I see it this way. A point has no dimensions and exists only in the realm of math. Ditto for a line and a plane the first two "plane. If it is an atom thick it is a slab not a plane with no volume or a line with no thickness. Volume is what makes our universe. No volume no matter. Now imagine a volume in the form of a sphere, the center of which is at point 0,0 on a graph. If you spin that sphere around that point it is another dimension of the sphere. If you spin it counterclockwise versus clockwise that may be defined as a dimension too, but maybe just spin itself is. Now you can give that sphere velocity by giving it a constant motion away from that 0, 0 coordinate and that is another, give it acceleration and jerk and you have 2 more. In other words motion using powers of time are dimensions just as powers of lengths are.

 

[Mr.D]

I just have a conceptual problem with zero-dimensional particles, that is all

And I'm the one with the attitude? Sheesh.

Do you think you might have gotten a friendlier response if you started with the above statement and started asking questions about the Standard Model?

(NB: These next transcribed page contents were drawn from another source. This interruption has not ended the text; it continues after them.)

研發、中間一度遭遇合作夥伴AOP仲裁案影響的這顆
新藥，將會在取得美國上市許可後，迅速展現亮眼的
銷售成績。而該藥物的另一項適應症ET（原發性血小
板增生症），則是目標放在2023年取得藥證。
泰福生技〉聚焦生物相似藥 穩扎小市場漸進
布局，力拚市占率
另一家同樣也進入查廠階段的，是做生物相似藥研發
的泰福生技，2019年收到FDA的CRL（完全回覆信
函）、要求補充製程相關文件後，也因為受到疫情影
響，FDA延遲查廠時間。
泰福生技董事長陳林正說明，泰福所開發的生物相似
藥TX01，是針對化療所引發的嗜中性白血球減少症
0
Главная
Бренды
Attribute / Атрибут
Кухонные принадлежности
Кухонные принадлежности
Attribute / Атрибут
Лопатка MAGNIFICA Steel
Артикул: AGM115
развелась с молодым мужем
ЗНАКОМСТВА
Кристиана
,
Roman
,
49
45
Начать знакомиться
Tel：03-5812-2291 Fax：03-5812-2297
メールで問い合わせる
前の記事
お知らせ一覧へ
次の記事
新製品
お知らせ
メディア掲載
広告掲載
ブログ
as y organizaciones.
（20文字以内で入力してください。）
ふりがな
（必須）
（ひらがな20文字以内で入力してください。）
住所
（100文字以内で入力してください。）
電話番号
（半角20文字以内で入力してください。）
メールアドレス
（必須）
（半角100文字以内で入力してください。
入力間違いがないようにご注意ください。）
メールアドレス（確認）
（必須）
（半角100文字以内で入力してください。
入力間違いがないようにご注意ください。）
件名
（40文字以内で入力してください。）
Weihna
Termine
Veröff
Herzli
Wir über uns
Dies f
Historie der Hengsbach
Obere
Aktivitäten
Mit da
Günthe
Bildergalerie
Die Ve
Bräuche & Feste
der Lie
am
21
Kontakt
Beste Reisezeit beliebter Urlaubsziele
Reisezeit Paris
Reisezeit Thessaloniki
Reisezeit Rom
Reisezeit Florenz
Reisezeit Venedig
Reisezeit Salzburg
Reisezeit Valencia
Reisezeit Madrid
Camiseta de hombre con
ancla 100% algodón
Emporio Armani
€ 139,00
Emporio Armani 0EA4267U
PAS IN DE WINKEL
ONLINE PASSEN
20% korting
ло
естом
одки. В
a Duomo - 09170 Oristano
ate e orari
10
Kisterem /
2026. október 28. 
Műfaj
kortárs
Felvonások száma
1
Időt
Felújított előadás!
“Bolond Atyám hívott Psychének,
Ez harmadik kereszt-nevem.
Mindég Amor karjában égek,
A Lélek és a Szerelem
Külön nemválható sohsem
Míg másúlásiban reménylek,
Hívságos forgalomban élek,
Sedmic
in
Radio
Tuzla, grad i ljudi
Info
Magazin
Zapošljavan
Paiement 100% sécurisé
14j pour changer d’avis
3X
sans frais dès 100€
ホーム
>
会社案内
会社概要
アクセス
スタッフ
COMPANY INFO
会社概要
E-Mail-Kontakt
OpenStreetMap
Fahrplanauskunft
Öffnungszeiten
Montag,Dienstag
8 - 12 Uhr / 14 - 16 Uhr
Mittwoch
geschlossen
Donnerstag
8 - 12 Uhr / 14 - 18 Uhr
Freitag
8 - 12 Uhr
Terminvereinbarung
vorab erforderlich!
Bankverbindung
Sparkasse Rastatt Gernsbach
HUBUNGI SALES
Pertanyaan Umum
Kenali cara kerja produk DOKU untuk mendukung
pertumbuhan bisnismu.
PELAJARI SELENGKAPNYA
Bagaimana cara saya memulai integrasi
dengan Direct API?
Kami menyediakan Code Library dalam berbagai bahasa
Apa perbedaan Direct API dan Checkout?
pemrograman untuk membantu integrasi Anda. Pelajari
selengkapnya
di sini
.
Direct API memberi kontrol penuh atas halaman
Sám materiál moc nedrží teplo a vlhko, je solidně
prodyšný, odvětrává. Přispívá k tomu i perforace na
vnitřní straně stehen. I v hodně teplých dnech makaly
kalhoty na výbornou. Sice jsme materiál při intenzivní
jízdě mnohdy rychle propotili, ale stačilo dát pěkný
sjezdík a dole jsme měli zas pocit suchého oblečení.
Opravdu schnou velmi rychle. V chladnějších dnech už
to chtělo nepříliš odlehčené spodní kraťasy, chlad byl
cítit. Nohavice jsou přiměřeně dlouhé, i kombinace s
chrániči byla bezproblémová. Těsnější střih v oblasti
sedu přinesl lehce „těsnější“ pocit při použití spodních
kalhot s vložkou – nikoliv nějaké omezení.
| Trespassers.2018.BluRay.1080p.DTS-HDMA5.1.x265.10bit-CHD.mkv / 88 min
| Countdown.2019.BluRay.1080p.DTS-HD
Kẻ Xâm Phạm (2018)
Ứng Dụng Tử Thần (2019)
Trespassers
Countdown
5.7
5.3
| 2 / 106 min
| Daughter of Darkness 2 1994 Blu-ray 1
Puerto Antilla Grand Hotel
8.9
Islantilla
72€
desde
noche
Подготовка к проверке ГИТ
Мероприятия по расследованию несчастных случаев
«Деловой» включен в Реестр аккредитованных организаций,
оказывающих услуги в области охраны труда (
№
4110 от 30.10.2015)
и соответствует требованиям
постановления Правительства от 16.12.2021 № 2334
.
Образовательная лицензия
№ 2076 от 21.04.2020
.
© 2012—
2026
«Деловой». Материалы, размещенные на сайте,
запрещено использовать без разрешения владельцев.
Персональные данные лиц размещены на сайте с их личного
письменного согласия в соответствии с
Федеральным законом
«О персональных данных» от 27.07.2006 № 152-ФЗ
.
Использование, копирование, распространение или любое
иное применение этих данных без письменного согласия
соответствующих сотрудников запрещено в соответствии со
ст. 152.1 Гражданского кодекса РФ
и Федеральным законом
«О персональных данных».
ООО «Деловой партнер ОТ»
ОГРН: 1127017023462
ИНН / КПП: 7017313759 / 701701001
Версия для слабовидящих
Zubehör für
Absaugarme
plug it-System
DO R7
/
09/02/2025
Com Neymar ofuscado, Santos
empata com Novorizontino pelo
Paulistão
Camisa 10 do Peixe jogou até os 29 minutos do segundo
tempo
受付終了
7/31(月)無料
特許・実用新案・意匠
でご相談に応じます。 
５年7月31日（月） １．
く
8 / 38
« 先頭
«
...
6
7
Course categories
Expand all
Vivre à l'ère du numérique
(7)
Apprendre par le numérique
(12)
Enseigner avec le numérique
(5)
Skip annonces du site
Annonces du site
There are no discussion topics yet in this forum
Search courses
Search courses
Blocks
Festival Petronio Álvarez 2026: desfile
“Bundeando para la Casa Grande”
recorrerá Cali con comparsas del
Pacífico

Is there anything about the Cohen paper that you'd like to discuss with regards to the pointlike nature of particles?

 

[RussDill]

I see it this way. A point has no dimensions and exists only in the realm of math. Ditto for a line and a plane the first two "plane".

Why?

(And per the rest of the comment, the idea of assigning different states and properties of a system to dimensions of some space is very common in modern physics)